:: PROVIDED PASSAGE ::
---*---

Next came the ukulele, followed by guitar lessons with local music legend Ray Park of The Canucks.

“I was the typical teenager, playing electric guitar and hanging out with my buddies. Then I got into the high school band, and I guess that’s when I got a little more serious.”

After playing sax throughout high school, Sinclair enrolled in the music program at University of British Columbia, studying clarinet “because the saxophone wasn’t considered a legitimate instrument in those days, in Canada.”

Since UBC encouraged music students to have more than one string to their bows, Sinclair parlayed his interest in Canadian political science into the equivalent of a double Bachelor’s degree. He would later earn a Master’s in public administration from Queen’s University.

“The political scene here in the Yukon was really very dynamic, with what was to become not just representative, but responsible, government,” he says. “Just about all my papers were written about Yukon-related development and evolution of political parties, and public government as an instrument, and the constitutional changes that were being worked on, and the emergence of land claims – all that stuff.”

While he was knocking off his music degree, Sinclair played incessantly, to the point of burnout. When he returned home, he set his instruments aside for years until Rachel Grantham persuaded him to dust off his clarinet for a production of the musical, Annie.

---*---

:: SUPPLIED DATA ::
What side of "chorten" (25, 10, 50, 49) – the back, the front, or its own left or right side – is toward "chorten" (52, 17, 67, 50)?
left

---*---

:: TO DO ::
1: In the profile of Sinclair, repeat everything from "Next came the" down to "from Queen’s University.".
2: According to the profile of Sinclair, who got him to pick up his clarinet again after years away from his instruments?
These lines have nothing to do with the profile of Sinclair.

:: TASK SOLUTIONS ::
1:
Next came the ukulele, followed by guitar lessons with local music legend Ray Park of The Canucks.

“I was the typical teenager, playing electric guitar and hanging out with my buddies. Then I got into the high school band, and I guess that’s when I got a little more serious.”

After playing sax throughout high school, Sinclair enrolled in the music program at University of British Columbia, studying clarinet “because the saxophone wasn’t considered a legitimate instrument in those days, in Canada.”

Since UBC encouraged music students to have more than one string to their bows, Sinclair parlayed his interest in Canadian political science into the equivalent of a double Bachelor’s degree. He would later earn a Master’s in public administration from Queen’s University.

2: Rachel Grantham